Written task
Below are some records. Return exactly the lines from the one with "X98001780Y-110000000D03*" to the one with "X137000000Y-143500000D03*", and nothing else.

*** Listed records ***

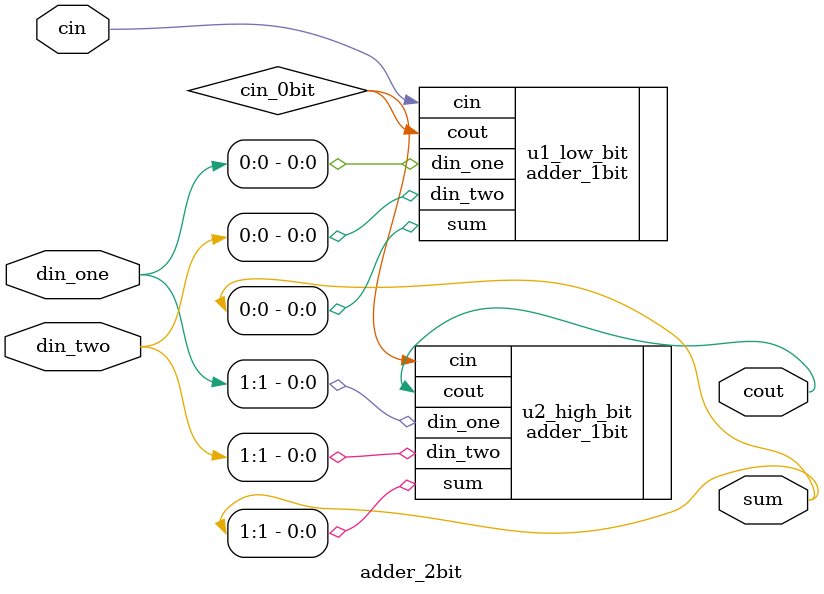
<source format=v>
module adder_2bit(
    input [1:0] din_one,
    input [1:0] din_two,
    input cin,

    output [1:0] sum,
    output cout
);
    wire cin_0bit;

    adder_1bit u1_low_bit(
        .din_one(din_one[0]),
        .din_two(din_two[0]),
        .cin(cin),
        .sum(sum[0]),
        .cout(cin_0bit)
    );

    adder_1bit u2_high_bit(
        .din_one(din_one[1]),
        .din_two(din_two[1]),
        .cin(cin_0bit),
        .sum(sum[1]),
        .cout(cout)
    );

endmodule

</source>
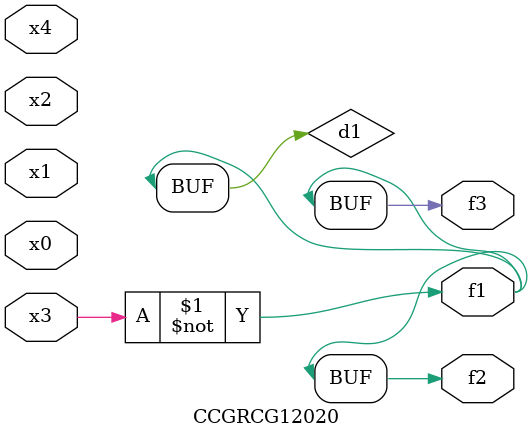
<source format=v>
module CCGRCG12020(
	input x0, x1, x2, x3, x4,
	output f1, f2, f3
);

	wire d1, d2;

	xnor (d1, x3);
	not (d2, x1);
	assign f1 = d1;
	assign f2 = d1;
	assign f3 = d1;
endmodule

</source>
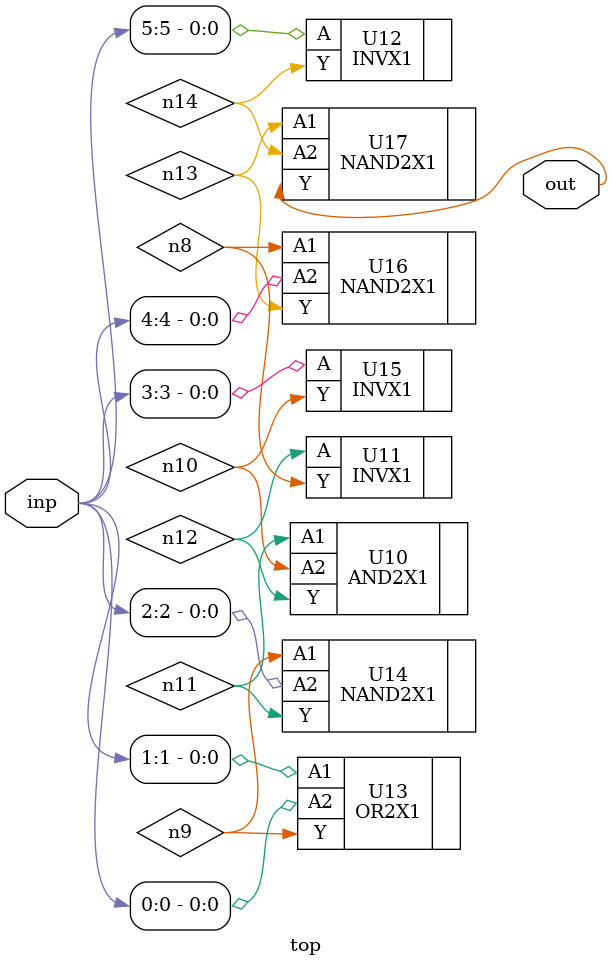
<source format=sv>


module top ( inp, out );
  input [5:0] inp;
  output out;
  wire   n8, n9, n10, n11, n12, n13, n14;

  AND2X1 U10 ( .A1(n11), .A2(n10), .Y(n12) );
  INVX1 U11 ( .A(n12), .Y(n8) );
  INVX1 U12 ( .A(inp[5]), .Y(n14) );
  OR2X1 U13 ( .A1(inp[1]), .A2(inp[0]), .Y(n9) );
  NAND2X1 U14 ( .A1(n9), .A2(inp[2]), .Y(n11) );
  INVX1 U15 ( .A(inp[3]), .Y(n10) );
  NAND2X1 U16 ( .A1(n8), .A2(inp[4]), .Y(n13) );
  NAND2X1 U17 ( .A1(n13), .A2(n14), .Y(out) );
endmodule


</source>
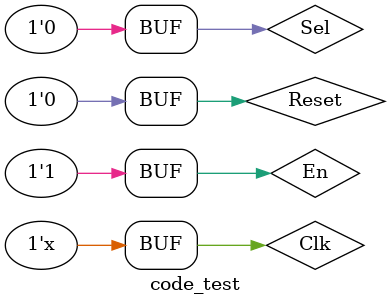
<source format=v>
`timescale 1ns / 1ps


module code_test;

	// Inputs
	reg Clk;
	reg Reset;
	reg Sel;
	reg En;

	// Outputs
	wire [63:0] Output0;
	wire [63:0] Output1;

	// Instantiate the Unit Under Test (UUT)
	code uut (
		.Clk(Clk), 
		.Reset(Reset), 
		.Sel(Sel), 
		.En(En), 
		.Output0(Output0), 
		.Output1(Output1)
	);

	initial begin
		// Initialize Inputs
		Clk = 0;
		Reset = 0;
		Sel = 0;
		En = 0;
		
		// Wait 100 ns for global reset to finish
		#100;
      En=1;
		Sel=0;
		// Add stimulus here
		#400;
	end
      always #50 Clk=~Clk;
endmodule


</source>
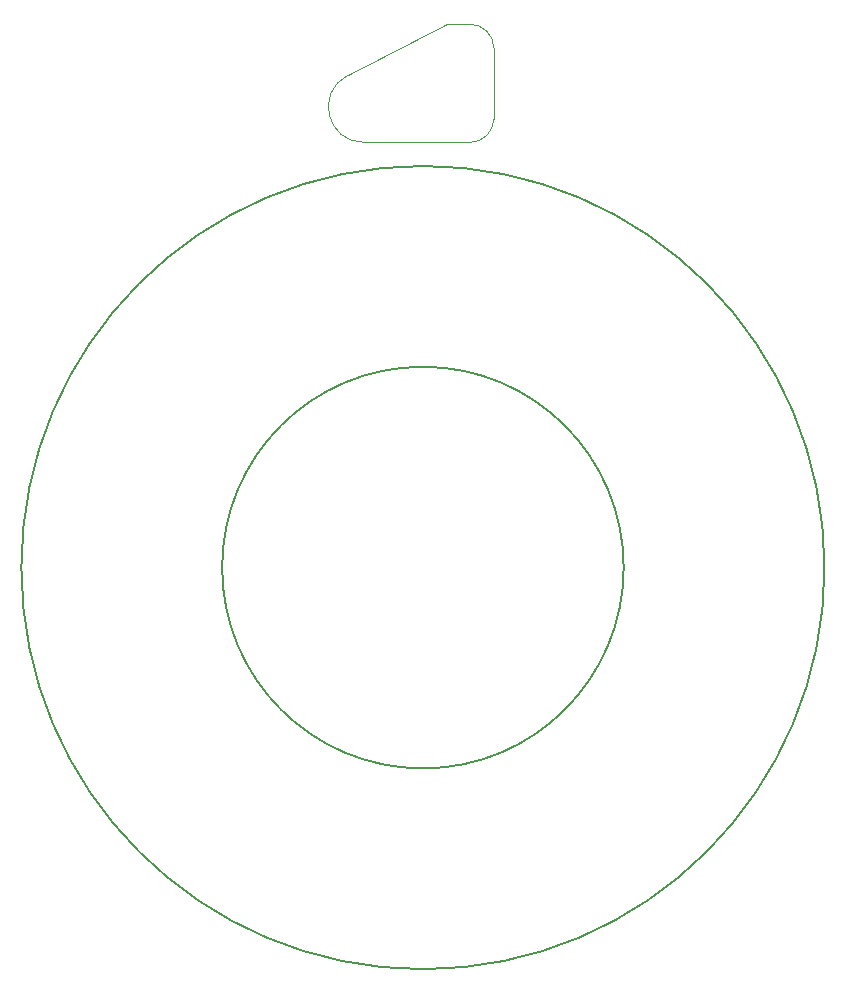
<source format=gbr>
%TF.GenerationSoftware,KiCad,Pcbnew,6.0.4-6f826c9f35~116~ubuntu20.04.1*%
%TF.CreationDate,2022-04-29T16:33:15-07:00*%
%TF.ProjectId,The_Ring_of_Power,5468655f-5269-46e6-975f-6f665f506f77,rev?*%
%TF.SameCoordinates,Original*%
%TF.FileFunction,Profile,NP*%
%FSLAX46Y46*%
G04 Gerber Fmt 4.6, Leading zero omitted, Abs format (unit mm)*
G04 Created by KiCad (PCBNEW 6.0.4-6f826c9f35~116~ubuntu20.04.1) date 2022-04-29 16:33:15*
%MOMM*%
%LPD*%
G01*
G04 APERTURE LIST*
%TA.AperFunction,Profile*%
%ADD10C,0.100000*%
%TD*%
%TA.AperFunction,Profile*%
%ADD11C,0.200000*%
%TD*%
G04 APERTURE END LIST*
D10*
X96000000Y-26000000D02*
X96000000Y-32000000D01*
X94000000Y-34000000D02*
G75*
G03*
X96000000Y-32000000I0J2000000D01*
G01*
X96000000Y-26000000D02*
G75*
G03*
X94000000Y-24000000I-2000000J0D01*
G01*
X92000000Y-24000000D02*
X94000000Y-24000000D01*
X83658359Y-28316718D02*
X92000000Y-24000000D01*
X83658359Y-28316718D02*
G75*
G03*
X85000000Y-34000000I1341641J-2683282D01*
G01*
X85000000Y-34000000D02*
X94000000Y-34000000D01*
D11*
X124000000Y-70000000D02*
G75*
G03*
X124000000Y-70000000I-34000000J0D01*
G01*
X107000000Y-70000000D02*
G75*
G03*
X107000000Y-70000000I-17000000J0D01*
G01*
M02*

</source>
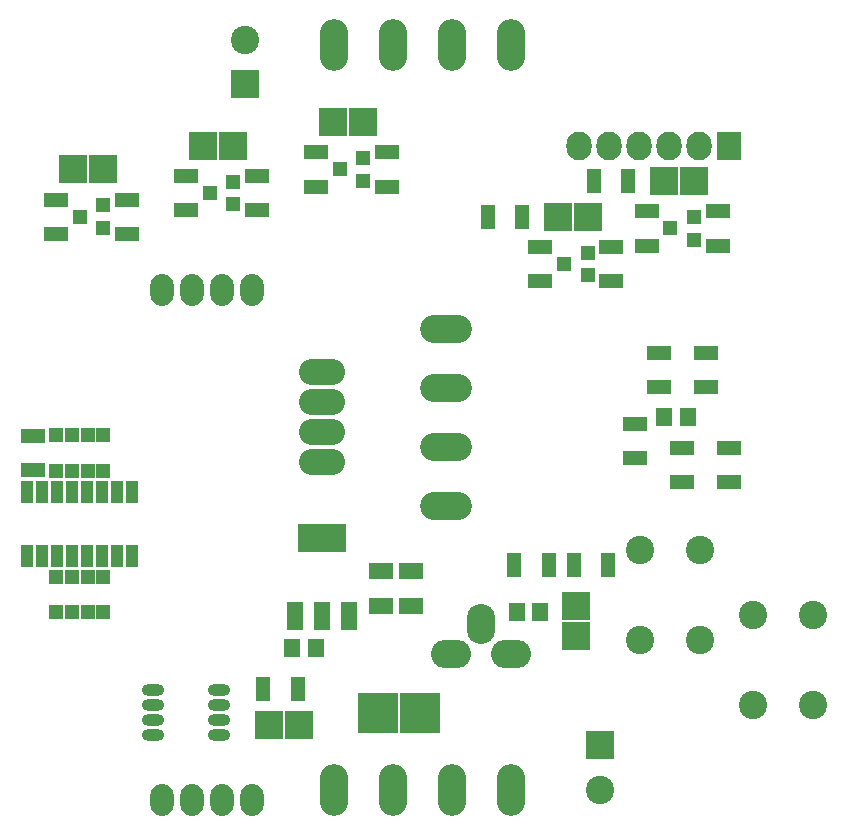
<source format=gts>
G04 #@! TF.FileFunction,Soldermask,Top*
%FSLAX46Y46*%
G04 Gerber Fmt 4.6, Leading zero omitted, Abs format (unit mm)*
G04 Created by KiCad (PCBNEW 4.0.4-stable) date 03/17/17 22:11:42*
%MOMM*%
%LPD*%
G01*
G04 APERTURE LIST*
%ADD10C,0.100000*%
%ADD11O,4.362400X2.381200*%
%ADD12R,2.000000X1.400000*%
%ADD13R,2.100000X1.300000*%
%ADD14R,4.057600X2.432000*%
%ADD15R,1.416000X2.432000*%
%ADD16R,1.000000X1.900000*%
%ADD17C,2.400000*%
%ADD18R,2.400000X2.400000*%
%ADD19R,1.200100X1.200100*%
%ADD20O,1.873200X1.009600*%
%ADD21O,2.381200X4.362400*%
%ADD22O,2.000000X2.700000*%
%ADD23R,1.400000X1.650000*%
%ADD24R,2.127200X2.432000*%
%ADD25O,2.127200X2.432000*%
%ADD26R,2.432000X2.432000*%
%ADD27R,1.300000X2.100000*%
%ADD28R,1.300000X1.300000*%
%ADD29O,2.398980X3.399740*%
%ADD30O,3.399740X2.398980*%
%ADD31R,3.400000X3.400000*%
%ADD32O,3.900120X2.200860*%
G04 APERTURE END LIST*
D10*
D11*
X129000000Y-134500000D03*
X129000000Y-129500000D03*
X129000000Y-119500000D03*
X129000000Y-124500000D03*
D12*
X123500000Y-143000000D03*
X123500000Y-140000000D03*
X126000000Y-143000000D03*
X126000000Y-140000000D03*
D13*
X94000000Y-131450000D03*
X94000000Y-128550000D03*
D14*
X118500000Y-137198000D03*
D15*
X118500000Y-143802000D03*
X120786000Y-143802000D03*
X116214000Y-143802000D03*
D16*
X93555000Y-138700000D03*
X94825000Y-138700000D03*
X96095000Y-138700000D03*
X97365000Y-138700000D03*
X98635000Y-138700000D03*
X99905000Y-138700000D03*
X101175000Y-138700000D03*
X102445000Y-138700000D03*
X102445000Y-133300000D03*
X101175000Y-133300000D03*
X99905000Y-133300000D03*
X98635000Y-133300000D03*
X97365000Y-133300000D03*
X96095000Y-133300000D03*
X94825000Y-133300000D03*
X93555000Y-133300000D03*
D17*
X142000000Y-158500000D03*
D18*
X142000000Y-154700000D03*
D19*
X150000760Y-111950000D03*
X150000760Y-110050000D03*
X148001780Y-111000000D03*
X141000760Y-114950000D03*
X141000760Y-113050000D03*
X139001780Y-114000000D03*
D13*
X153000000Y-132450000D03*
X153000000Y-129550000D03*
X149000000Y-132450000D03*
X149000000Y-129550000D03*
X145000000Y-130450000D03*
X145000000Y-127550000D03*
X152000000Y-109550000D03*
X152000000Y-112450000D03*
X143000000Y-112550000D03*
X143000000Y-115450000D03*
X146000000Y-109550000D03*
X146000000Y-112450000D03*
X137000000Y-112550000D03*
X137000000Y-115450000D03*
D17*
X160040000Y-143690000D03*
X154960000Y-143690000D03*
X160040000Y-151310000D03*
X154960000Y-151310000D03*
X150540000Y-138190000D03*
X145460000Y-138190000D03*
X150540000Y-145810000D03*
X145460000Y-145810000D03*
D20*
X104206000Y-150095000D03*
X104206000Y-151365000D03*
X104206000Y-152635000D03*
X104206000Y-153905000D03*
X109794000Y-153905000D03*
X109794000Y-152635000D03*
X109794000Y-151365000D03*
X109794000Y-150095000D03*
D17*
X112000000Y-95000000D03*
D18*
X112000000Y-98800000D03*
D21*
X134500000Y-158500000D03*
X129500000Y-158500000D03*
X119500000Y-158500000D03*
X124500000Y-158500000D03*
X119500000Y-95500000D03*
X124500000Y-95500000D03*
X134500000Y-95500000D03*
X129500000Y-95500000D03*
D19*
X122000760Y-106950000D03*
X122000760Y-105050000D03*
X120001780Y-106000000D03*
X111000760Y-108950000D03*
X111000760Y-107050000D03*
X109001780Y-108000000D03*
D13*
X124000000Y-104550000D03*
X124000000Y-107450000D03*
X113000000Y-106550000D03*
X113000000Y-109450000D03*
X118000000Y-104550000D03*
X118000000Y-107450000D03*
X107000000Y-106550000D03*
X107000000Y-109450000D03*
D19*
X100000760Y-110950000D03*
X100000760Y-109050000D03*
X98001780Y-110000000D03*
D13*
X147000000Y-121550000D03*
X147000000Y-124450000D03*
X151000000Y-121550000D03*
X151000000Y-124450000D03*
X102000000Y-108550000D03*
X102000000Y-111450000D03*
X96000000Y-108550000D03*
X96000000Y-111450000D03*
D22*
X105000000Y-116220000D03*
X107540000Y-116220000D03*
X110080000Y-116220000D03*
X112620000Y-116220000D03*
X112620000Y-159400000D03*
X110080000Y-159400000D03*
X107540000Y-159400000D03*
X105000000Y-159400000D03*
D23*
X118000000Y-146500000D03*
X116000000Y-146500000D03*
X137000000Y-143500000D03*
X135000000Y-143500000D03*
D24*
X153000000Y-104000000D03*
D25*
X150460000Y-104000000D03*
X147920000Y-104000000D03*
X145380000Y-104000000D03*
X142840000Y-104000000D03*
X140300000Y-104000000D03*
D26*
X140000000Y-145500000D03*
X140000000Y-142960000D03*
D27*
X137700000Y-139500000D03*
X134800000Y-139500000D03*
X142700000Y-139500000D03*
X139800000Y-139500000D03*
D28*
X100000000Y-128500000D03*
X96000000Y-128500000D03*
X98660000Y-128500000D03*
X97340000Y-128500000D03*
X98660000Y-131500000D03*
X100000000Y-131500000D03*
X96000000Y-131500000D03*
X97340000Y-131500000D03*
X96000000Y-143500000D03*
X100000000Y-143500000D03*
X97340000Y-143500000D03*
X98660000Y-143500000D03*
X97340000Y-140500000D03*
X96000000Y-140500000D03*
X100000000Y-140500000D03*
X98660000Y-140500000D03*
D29*
X131960000Y-144460000D03*
D30*
X134500000Y-147000000D03*
X129420000Y-147000000D03*
D27*
X135450000Y-110000000D03*
X132550000Y-110000000D03*
X144450000Y-107000000D03*
X141550000Y-107000000D03*
D31*
X123250000Y-152000000D03*
X126790000Y-152000000D03*
D26*
X150000000Y-107000000D03*
X147460000Y-107000000D03*
X141000000Y-110000000D03*
X138460000Y-110000000D03*
X122000000Y-102000000D03*
X119460000Y-102000000D03*
X111000000Y-104000000D03*
X108460000Y-104000000D03*
X100000000Y-106000000D03*
X97460000Y-106000000D03*
D32*
X118500000Y-123190000D03*
X118500000Y-125730000D03*
X118500000Y-128270000D03*
X118500000Y-130810000D03*
D26*
X114000000Y-153000000D03*
X116540000Y-153000000D03*
D27*
X113550000Y-150000000D03*
X116450000Y-150000000D03*
D23*
X149500000Y-127000000D03*
X147500000Y-127000000D03*
M02*

</source>
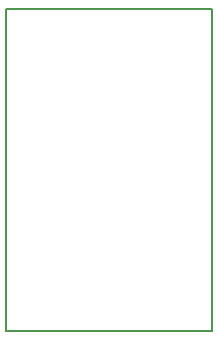
<source format=gm1>
G04 MADE WITH FRITZING*
G04 WWW.FRITZING.ORG*
G04 DOUBLE SIDED*
G04 HOLES PLATED*
G04 CONTOUR ON CENTER OF CONTOUR VECTOR*
%ASAXBY*%
%FSLAX23Y23*%
%MOIN*%
%OFA0B0*%
%SFA1.0B1.0*%
%ADD10R,0.693126X1.080090*%
%ADD11C,0.008000*%
%ADD10C,0.008*%
%LNCONTOUR*%
G90*
G70*
G54D10*
G54D11*
X4Y1076D02*
X689Y1076D01*
X689Y4D01*
X4Y4D01*
X4Y1076D01*
D02*
G04 End of contour*
M02*
</source>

*** End of Listed records ***

Task response
X98001780Y-110000000D03*
D13*
X147000000Y-121550000D03*
X147000000Y-124450000D03*
X151000000Y-121550000D03*
X151000000Y-124450000D03*
X102000000Y-108550000D03*
X102000000Y-111450000D03*
X96000000Y-108550000D03*
X96000000Y-111450000D03*
D22*
X105000000Y-116220000D03*
X107540000Y-116220000D03*
X110080000Y-116220000D03*
X112620000Y-116220000D03*
X112620000Y-159400000D03*
X110080000Y-159400000D03*
X107540000Y-159400000D03*
X105000000Y-159400000D03*
D23*
X118000000Y-146500000D03*
X116000000Y-146500000D03*
X137000000Y-143500000D03*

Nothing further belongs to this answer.